#### Исходный текст
----
След в след — страница 49 из 56

Значение Софьи Палеолог не столько в том, что она родила Ивану III наследника более знатного, чем Марья Тверская, «царского корня», наследника не только Ивана, но и византийских императоров, который и был поэтому предпочтен,— с точки зрения московских людей того времени знатность Василия не давала ему никаких дополнительных прав на московский престол. Главное значение Софьи в другом. Рожденная и выросшая вне московских обычаев и традиций, никак не связанная с ними, она сумела и своему мужу внушить новый взгляд на отношения, связывающие его и его подданных, сумела объяснить не единственность, а значит, и не обязательность этих отношений. Свежий взгляд на русскую жизнь, который принесла с собой Софья, как нельзя лучше соответствовал внутренним желаниям верховной власти, и в рамках этого взгляда права Василия на престол были бесспорны.

В княжение Василия III боярство продолжает быстро терять свое влияние, традиционные формы его участия в управлении государством все более становятся фикцией. Тот же Берсень Беклемишев говорил Максиму Греку, что «ныне государь наш, запершись сам третий у постели, всякие дела делает». Тем не менее боярские смуты периода малолетства Ивана Грозного коренятся отнюдь не в ненависти бояр к умершему Василию, а в том расколе в боярской среде, который начался при Иване III из-за вопроса о престолонаследии и продолжал углубляться при Василии III.
----
#### Список данных

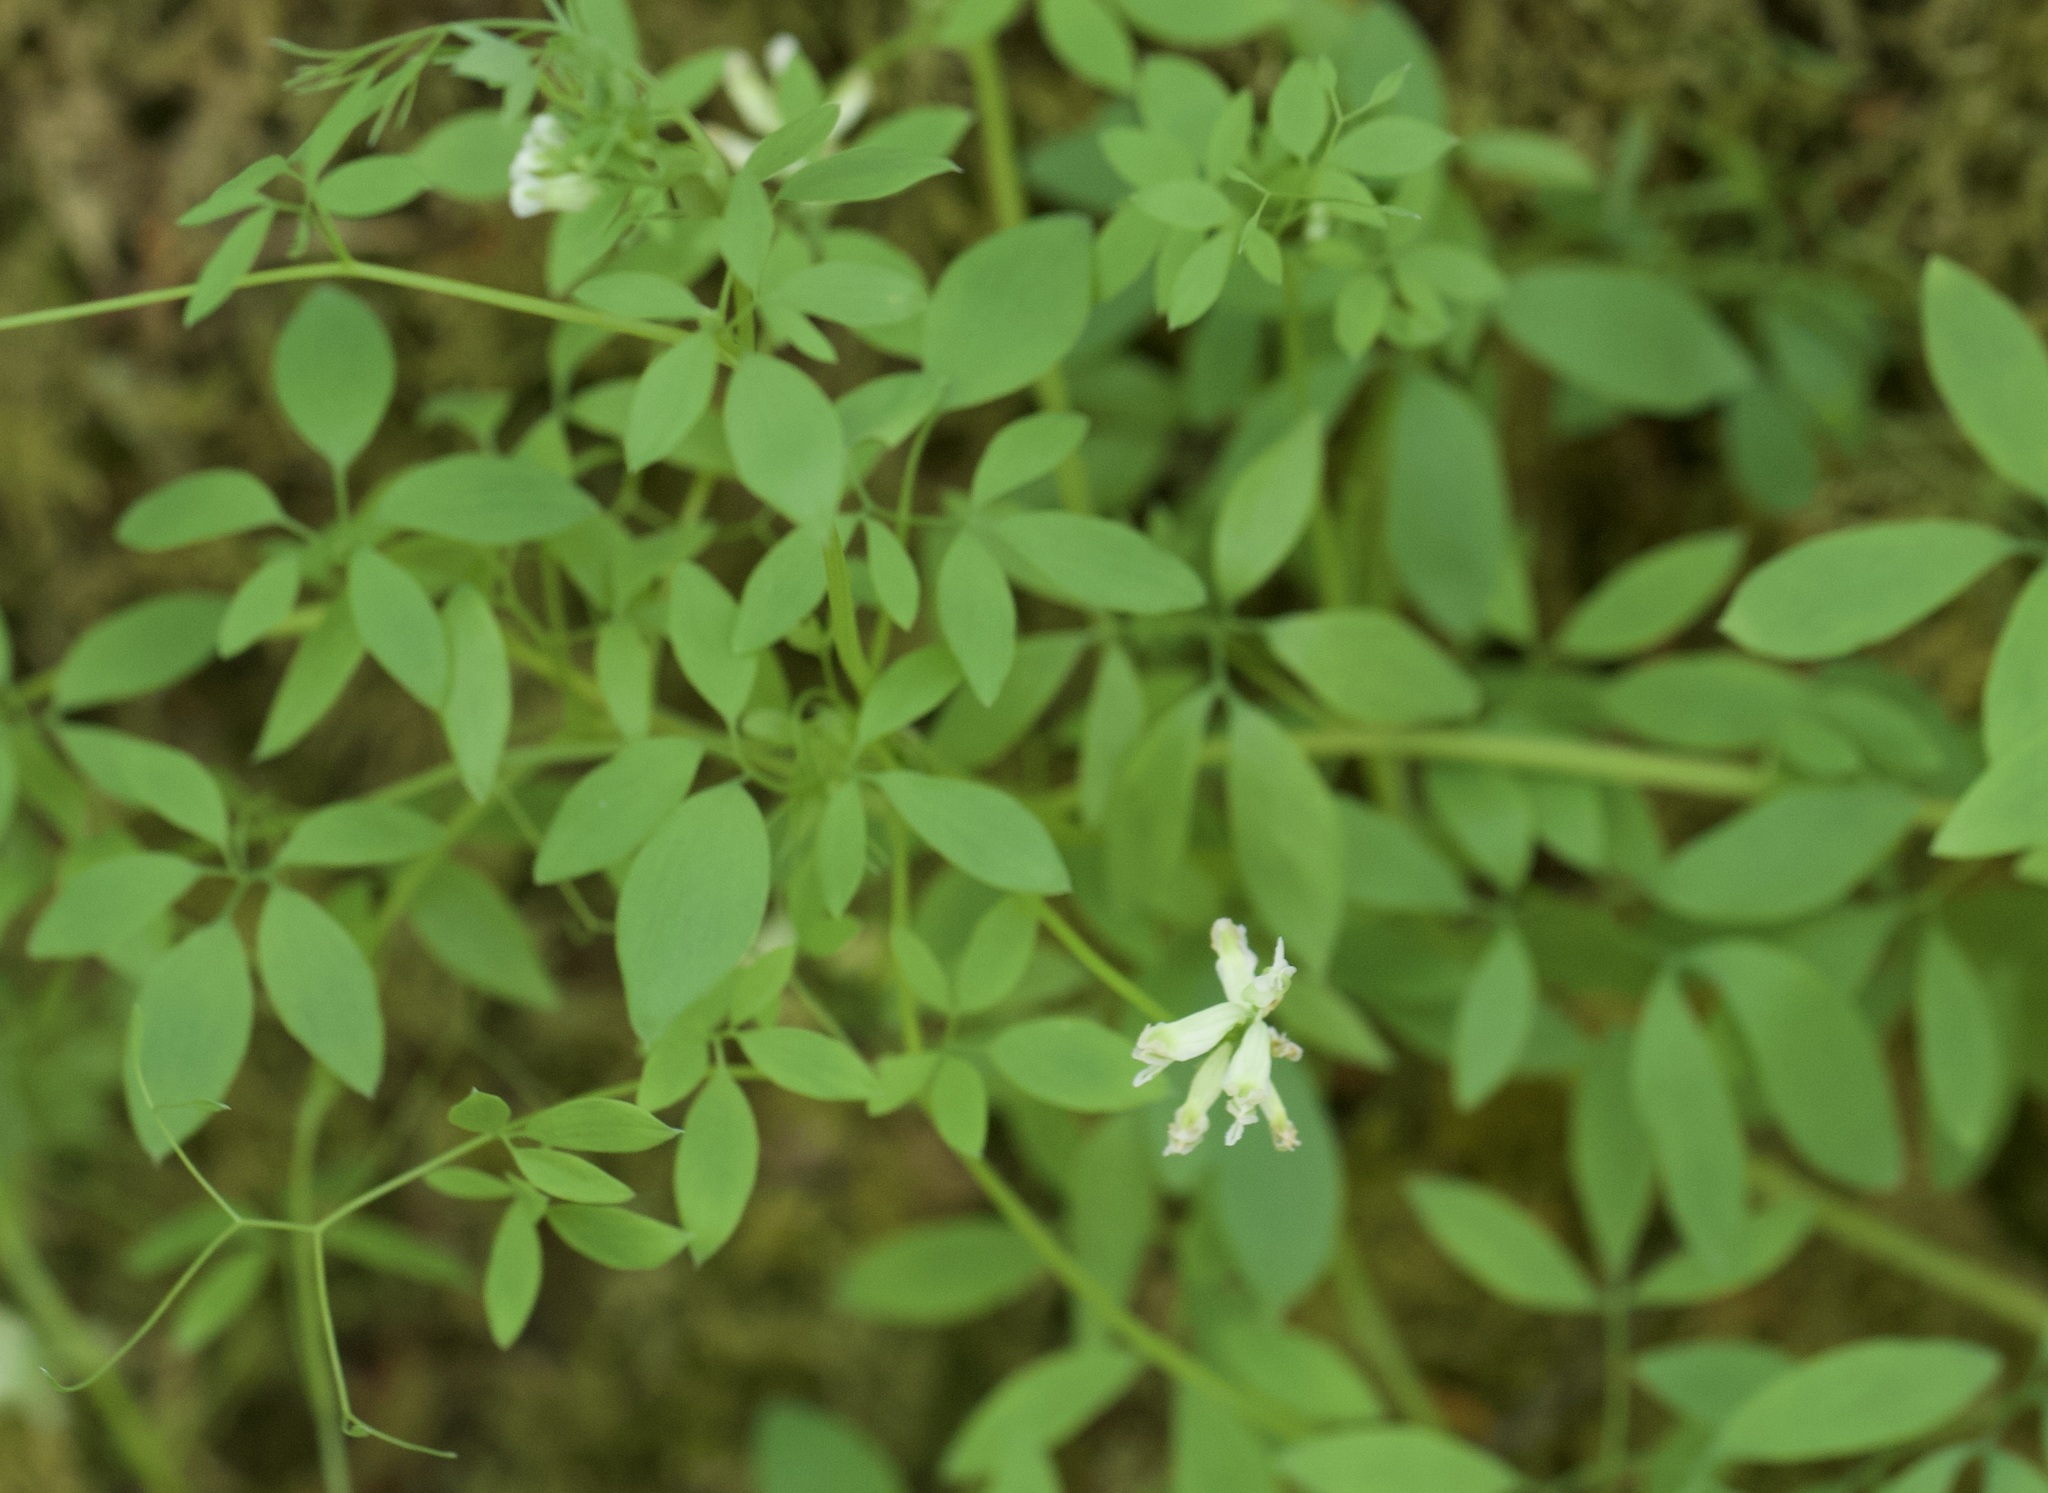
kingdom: Plantae
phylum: Tracheophyta
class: Magnoliopsida
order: Ranunculales
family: Papaveraceae
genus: Ceratocapnos
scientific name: Ceratocapnos claviculata
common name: Climbing corydalis
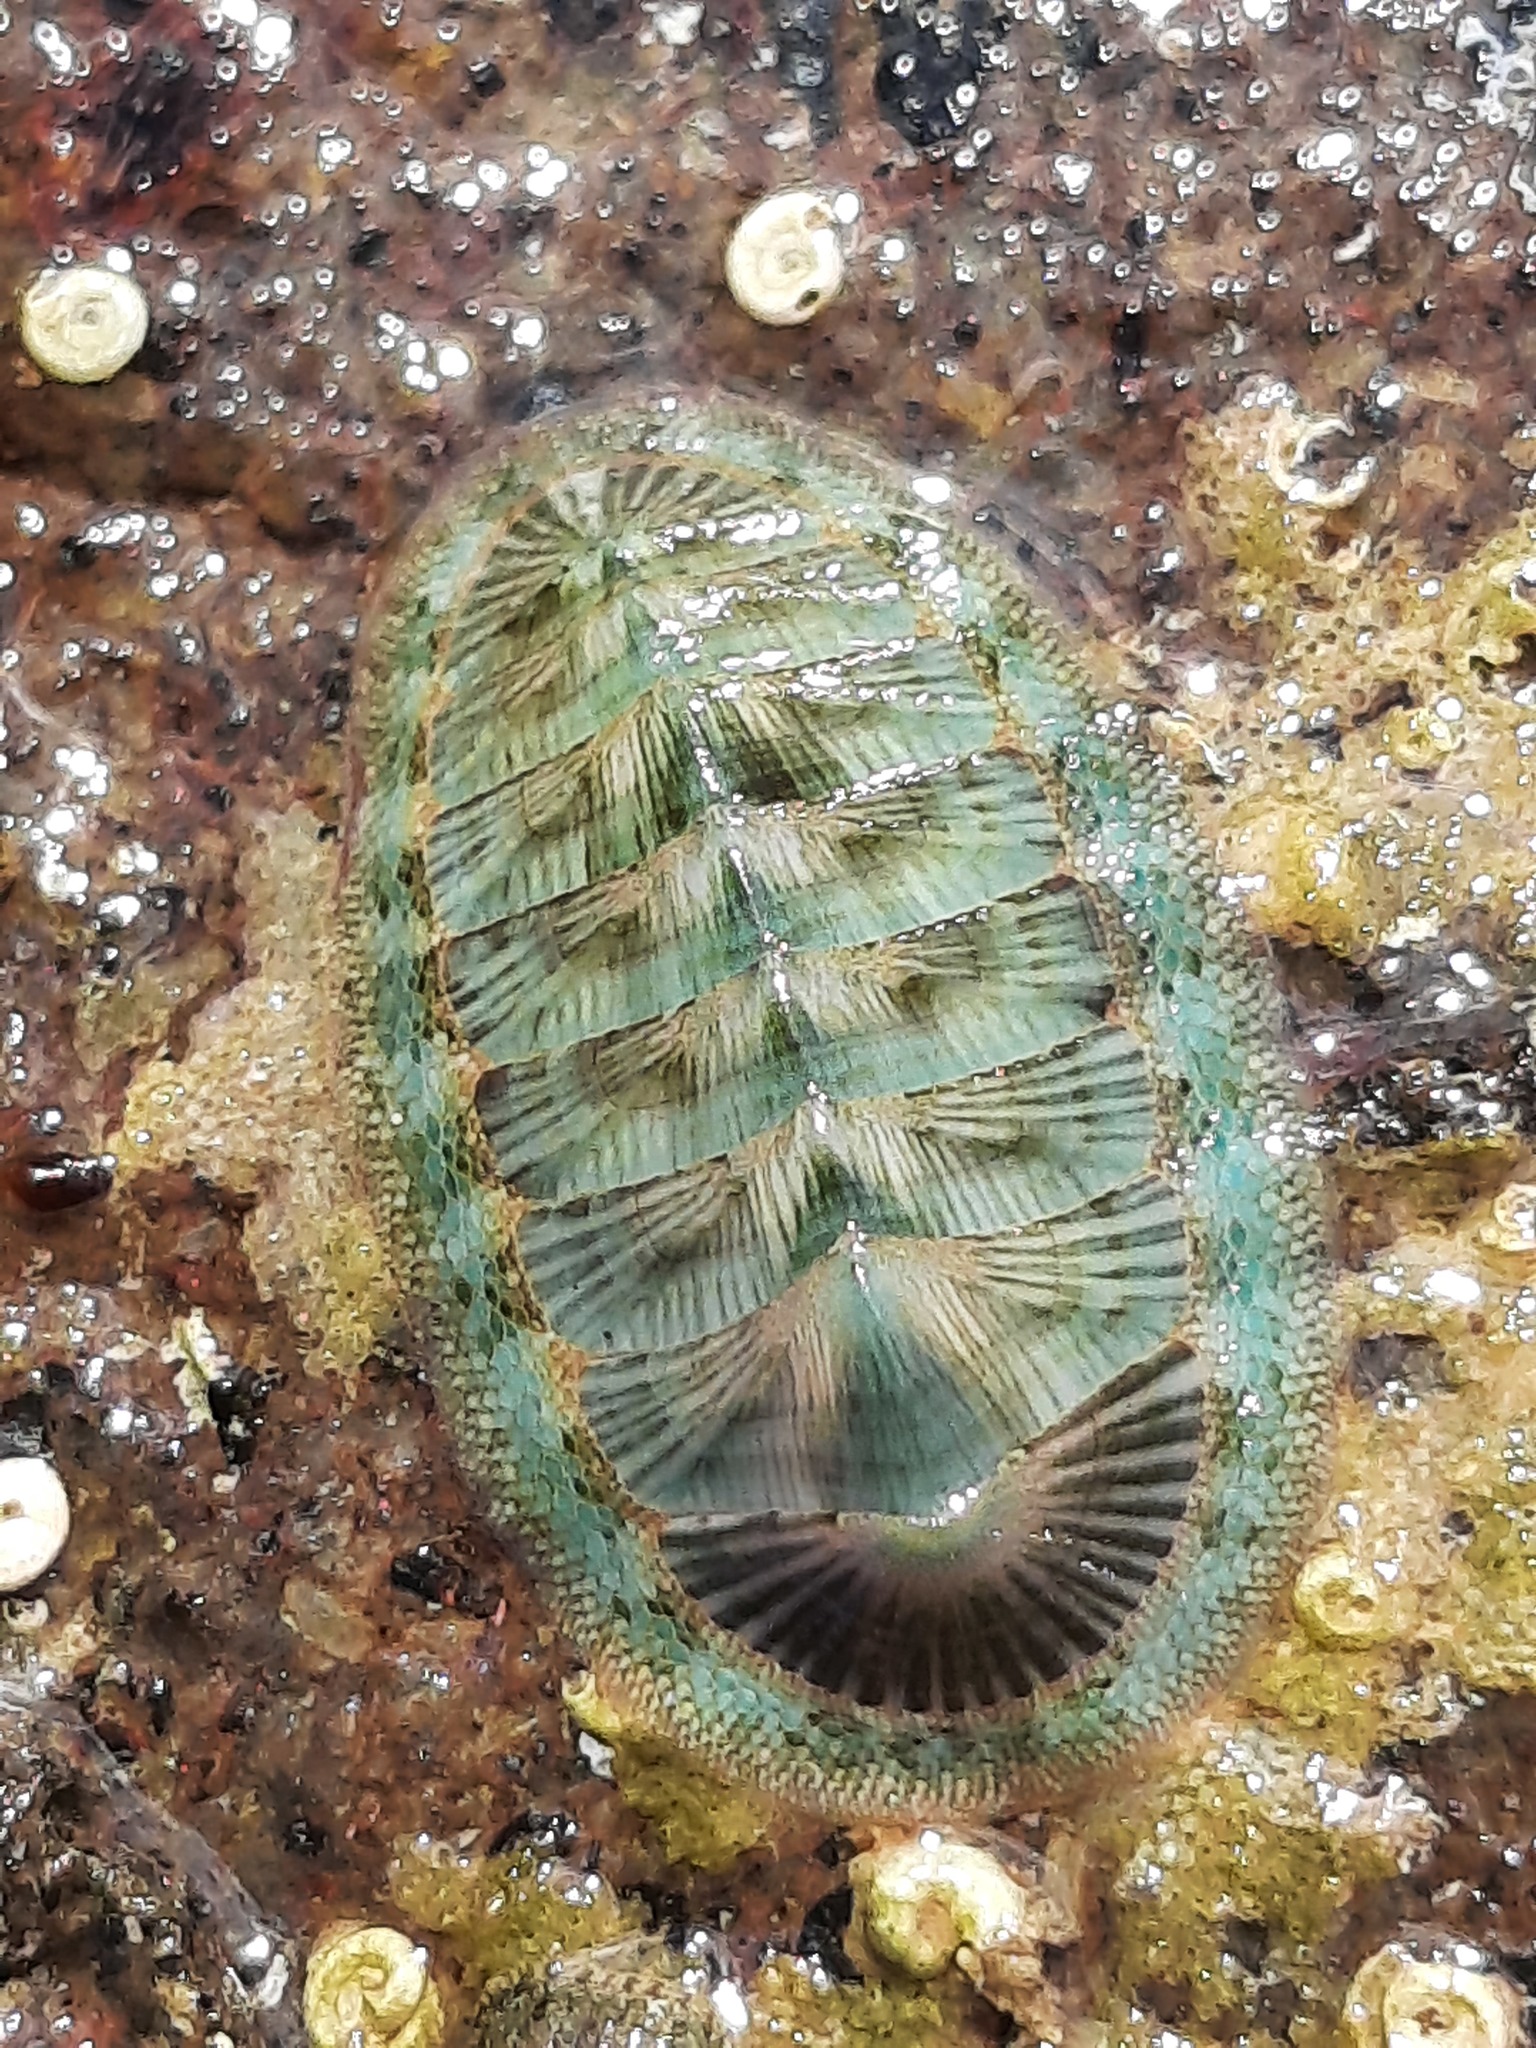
----
#### Условие задачи 1
Продублируйте часть списка, которая начинается со строки, содержащей «class: Magnoliopsida», и идёт до конца списка, включая обе границы. Картинки в ответ не включайте.
#### Условие задачи 2
Подхватите текст о Софье Палеолог и боярстве при Василии III и продолжите его после последнего предложения.

#### Ответ 1
class: Magnoliopsida
order: Ranunculales
family: Papaveraceae
genus: Ceratocapnos
scientific name: Ceratocapnos claviculata
common name: Climbing corydalis

#### Ответ 2
Разделение бояр на тех, с которыми великий князь «сам третий» решал все дела, и тех, которые не были допущены в святая святых, их стремление попасть в число первых как раз и породили те партии и группировки, которые боролись за власть после смерти Василия III. Непостоянство княжеской милости и непрочность положения избранных бояр, которое целиком зависело от нее, делало их, как всяких временщиков, мало разборчивыми в средствах. Насилуя и грабя в недолгую пору своей власти, они на свой лад, на своем уровне продолжали дело верховной власти, разрушающей традиционный порядок. Единственное, что, может быть, следует повторить, это то, что во все время боярских смут, все группировки равно остаются преданными традиционному порядку наследования от отца к сыну и не пытаются использовать династический вопрос в своих целях.

Теперь, прежде чем мы перейдем к событиям царствования Ивана IV, быть может, стоит хотя бы вкратце заявить нашу позицию. Будучи в смягченном виде согласны с государственно-юридической школой в оценке роли государства в русской истории, мы считаем, что сама такая оценка основана по большей части на недоразумении. В тех, в ком государственно-юридическая школа видела главных строителей государства, мы видим лишь его разрушителей.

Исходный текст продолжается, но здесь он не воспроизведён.